Copy down, word for word, the lines of the data between the line holding "Trademark Registration" and the line holding "IP in China", inclusive.
====================
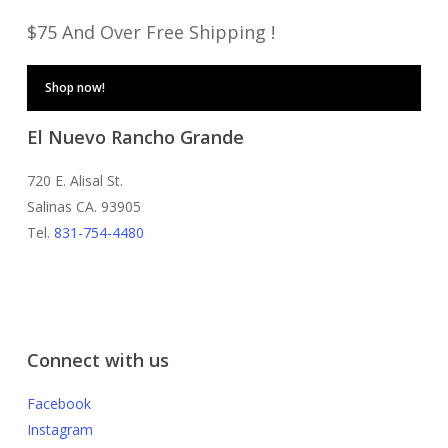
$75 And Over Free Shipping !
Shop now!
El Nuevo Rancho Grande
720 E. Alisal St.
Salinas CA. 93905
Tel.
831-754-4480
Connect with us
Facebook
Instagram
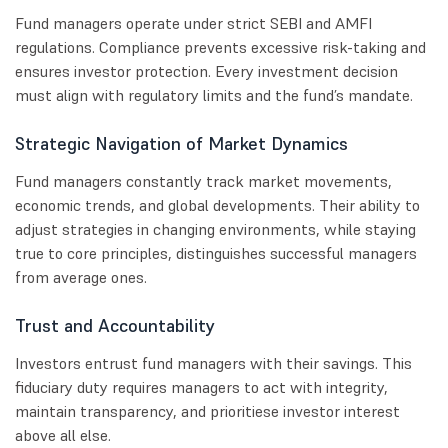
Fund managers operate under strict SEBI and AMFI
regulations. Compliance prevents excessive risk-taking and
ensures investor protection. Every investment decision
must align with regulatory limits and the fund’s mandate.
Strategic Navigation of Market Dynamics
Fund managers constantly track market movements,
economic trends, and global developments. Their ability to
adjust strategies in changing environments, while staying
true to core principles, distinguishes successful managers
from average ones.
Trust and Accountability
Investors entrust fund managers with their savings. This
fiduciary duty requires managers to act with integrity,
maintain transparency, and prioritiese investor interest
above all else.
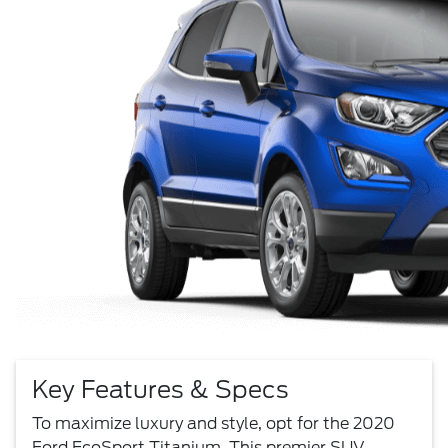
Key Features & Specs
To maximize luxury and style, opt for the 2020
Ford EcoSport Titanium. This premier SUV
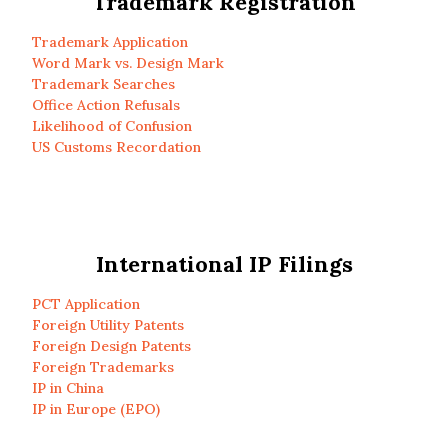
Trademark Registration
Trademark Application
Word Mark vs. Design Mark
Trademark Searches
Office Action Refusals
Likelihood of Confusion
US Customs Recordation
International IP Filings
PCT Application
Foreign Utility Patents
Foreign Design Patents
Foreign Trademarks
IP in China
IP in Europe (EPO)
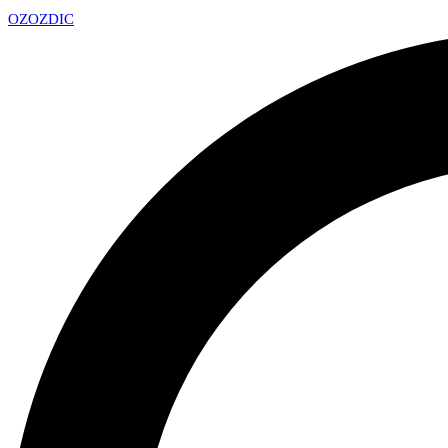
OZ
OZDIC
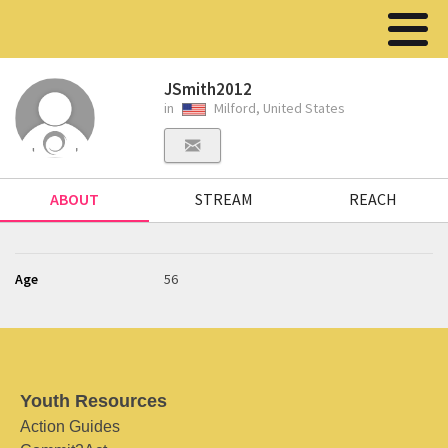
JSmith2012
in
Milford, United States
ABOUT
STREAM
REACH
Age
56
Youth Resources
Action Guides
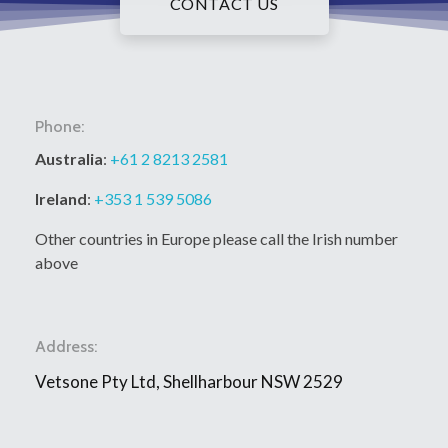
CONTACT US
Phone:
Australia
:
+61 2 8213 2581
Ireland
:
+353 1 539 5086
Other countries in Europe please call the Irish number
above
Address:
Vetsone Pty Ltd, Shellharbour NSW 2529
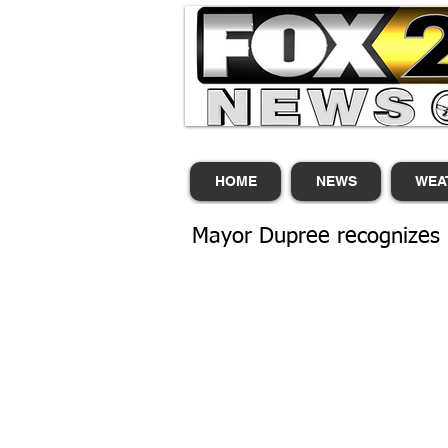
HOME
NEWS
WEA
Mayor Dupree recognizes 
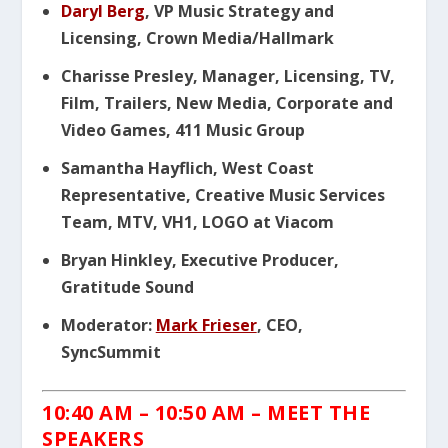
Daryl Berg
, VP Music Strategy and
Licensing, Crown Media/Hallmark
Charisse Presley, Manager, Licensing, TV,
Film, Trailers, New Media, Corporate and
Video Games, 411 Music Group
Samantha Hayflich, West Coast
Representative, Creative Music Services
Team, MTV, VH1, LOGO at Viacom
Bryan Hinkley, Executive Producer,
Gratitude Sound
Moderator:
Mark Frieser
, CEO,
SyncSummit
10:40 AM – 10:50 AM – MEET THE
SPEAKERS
====================
YOUR RESPONSE:
Trademark Registration
Trademark Application
Word Mark vs. Design Mark
Trademark Searches
Office Action Refusals
Likelihood of Confusion
US Customs Recordation
International IP Filings
PCT Application
Foreign Utility Patents
Foreign Design Patents
Foreign Trademarks
IP in China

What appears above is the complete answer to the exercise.